Arts, Culture, and Entertainment

  • 12/4 Symphony Orchestra Concert

    The University of Connecticut Symphony Orchestra will be performing in concert on Thursday, December 4th at 8pm.  The concert opens with Carl Nielsen’s Concerto for Flute and Orchestra.  Nielsen, regarded as Denmark’s greatest composer, wrote the concerto for the flautist of the Copenhagen Wind quintet.  His intention was to compose a concerto for each member of the quintet, but only completed the flute and clarinet concertos before his death.  Concerto for Flute and Orchestra is neoclassical in style and influenced by the modernistic trends of the 1920s.  The next selection is George Handel’s Tornami a vagheggiar from Alcina.  Handel was a German Baroque composer influenced by both the Italian Baroque composers and the German polyphonic choral tradition.  He is famous for his operas, operatios, anthems, and organ concertos.  Alcina is an opera seria based on the libretto L’isola di Alcina, which in turn was derived from Ludovico Ariosto’s Orlando Furioso, an epic poem set during Charlemagne’s Islamic wars.  The final piece before the intermission is Leonore Overture No. 3, Op. 72 by famous German composer Ludvig van Beethoven.  Leonore Overture No. 3, Op. 72 is from Beethoven’s only opera, Fidelio, and is considered the best of the four overtures Beethoven produced while trying to create a proper overture for Fidelio.  The piece is a dramatic, full-scale symphonic movement.

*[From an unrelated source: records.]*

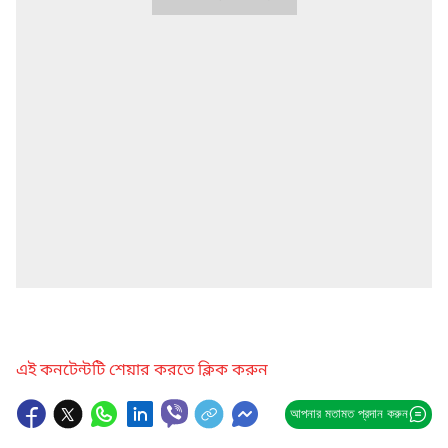
এই কনটেন্টটি শেয়ার করতে ক্লিক করুন
আপনার মতামত প্রদান করুন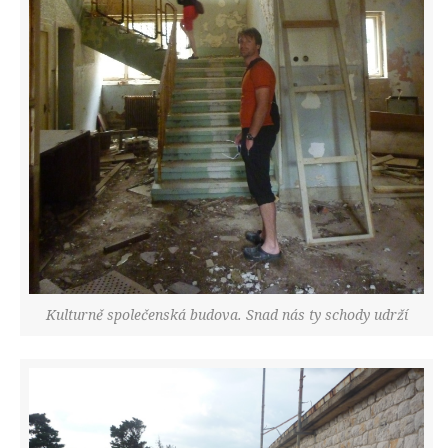
Kulturně společenská budova. Snad nás ty schody udrží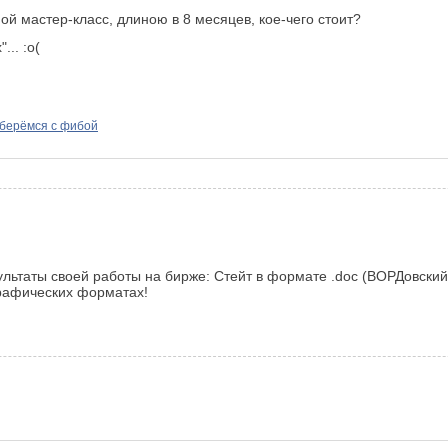
ой мастер-класс, длиною в 8 месяцев, кое-чего стоит?
.. :о(
берёмся с фибой
льтаты своей работы на бирже: Стейт в формате .doc (ВОРДовский)
графических форматах!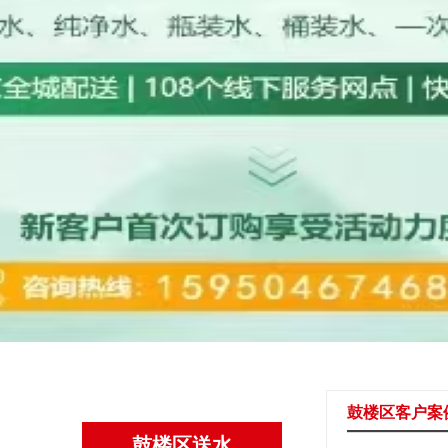
鼓楼区客户案
鼓楼区送水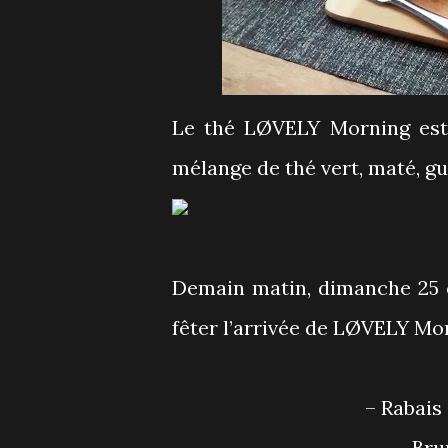
Le thé LØVELY Morning est 
mélange de thé vert, maté, g
Demain matin, dimanche 25 
fêter l’arrivée de LØVELY Mo
– Rabai
– Br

    After the intermission, the concert continues with French composer and pianist Cécile Chaminade’s Concertino for Flute and Orchestra, Op. 107.  Legend claims that Chaminade composed the Concertino to punish her flute playing ex-lover, attempting to craft a work so difficult he could not play it.  Despite its difficulty, the piece remains a standard in the flute repertoire and has been described as “melodic and attractive.”  The following piece is Gaetano Donizetti’s O luce di quest’ anima from Linda di Chamounix.  Donizetti was an Italian composer of the bel canto opera style; he composed the melodramatic opera Linda di Chamounix for the Viennese court, and it was a massive success.  The evening’s final selection is English composer Edgar Elgar’s Enigma Variations, Op.36, a set of fourteen variations with a hidden “theme.”  Each variation is a portrait of a member of his inner circle, such as his wife.  What the hidden theme is is still up for speculation, as Elgar took the secret to his grave. 

    The concert is conducted by Harvey Felder, Director of Orchestral Studies.  It will be held at 8pm on Thursday, December 4th at the von der Mehden Recital Hall located at 875 Coventry Road across from Mirror Lake on the UConn campus.  Plenty of free parking is conveniently located across the street in Lot 1.